Who’s land is the Holy Land?
In 1917, the British Foreign Secretary, Arthur Balfour, wrote a private letter to Baron Rothschild in which he declared British support for the creation of a Jewish National home in the area that is now Israel. The National Home included the land east of the River Jordan, then called the TransJordan, and now called the Hashemite Kingdom of Jordan. (This changed in 1923 at the Treaty of Lausanne when the British made diplomatic concessions to Emir Faisal and his brothers after they lost control of the Hejaz to Ibn Saud) This dream gained support from the Arab leader, Emir Faisal.
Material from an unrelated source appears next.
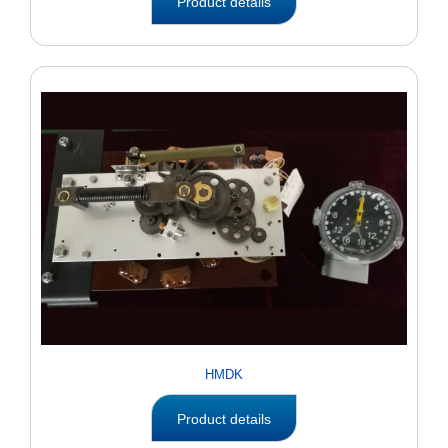
Product details
HMDK
Product details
The agreement was that Faisal and the Arabs would support the creation of a Jewish state in the now British controlled area, and the Jews would support an Arab state in the majority of the rest of the area. Some reports claim that Faisal said “A Jewish state would be good for the area.”
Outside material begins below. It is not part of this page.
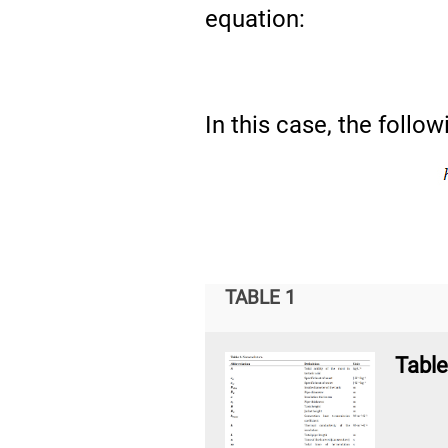
equation:
In this case, the follo
TABLE 1
Table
The End of the British Mandate
What happened next was an outbreak of anti-Zionist, anti-Jewish violence by the Arab residents of the area. Many of the Arabs were second or third generation immigrants themselves. This eventually turned into all out war between the two populations over the Holy Land. The British were caught in the middle. At various times, the British Army and diplomatic staff supported one side or the other. Many soldiers and civilians were killed in direct confrontation, or more often, in crossfire trying to restore calm. Eventually this led, in 1947, to the UN agreement to partition the British Mandate of Palestine. The Jews received a small percentage of the land, and the Arabs received the rest, including TransJordan, Syria and Lebanon. But still, the Arabs rejected this and invaded Israel from multiple directions. Following Israel’s stunning victory in the War of Independence, the State of Israel emerged and many Arab residents fled of their own accord.
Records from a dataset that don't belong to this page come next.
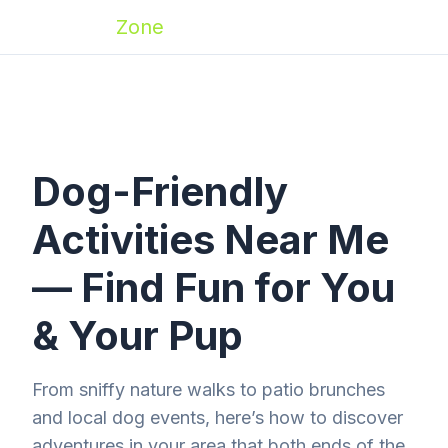
Zoomies
Zone
Dog-Friendly
Activities Near Me
— Find Fun for You
& Your Pup
From sniffy nature walks to patio brunches
and local dog events, here’s how to discover
adventures in your area that both ends of the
What became of these Arabs? There was never a national identity as such. However, Arab leaders fabricated a national identity for the refugees for political reasons between 1964 and 1967. Former PLO member Walid Shoebat even said, “We considered ourselves Jordanian until the Jews returned to Jerusalem [The reunification in 1967.] Then all of the sudden we were Palestinians. They removed the star from the Jordanian flag and all at once we had a Palestinian flag.” Most Arab countries where the descendants of these so -called “Palestinian Refugees” are denied many basic rights, including citizenship. The Arabs who are under PA or Israeli control tend to have better rights than their cousins in neighboring countries. Many of these rights are provided them by the Israeli State despite many not recognizing Israel’s right to exist.
The Arab League created the “Palestinian” identity as an excuse to not grant rights to their brethren. This way the Arab league criticized Israel in various international forums. Israel wants to find a solution for the refugees, but the Arab leadership does not want anything of the sort. They prefer to leave the “Palestinians” in the status quo. This is the best option for the Arab League to reach its true wish – the destruction of the state of Israel.
The “Palestinian” people are downtrodden and repressed by their own kind, other Arabs. The world refuses to accept this and ties everything bad that happens to the refugees to Israel. They have attempted to stay out of the civil war. But when they have been attacked, instead of blaming those who attack them, Israel gets blamed as “they are only there because of Israel.” This is a problem the world has but does not see and it is up to every supporter of Israel to do something and make their own governments and press see the truth.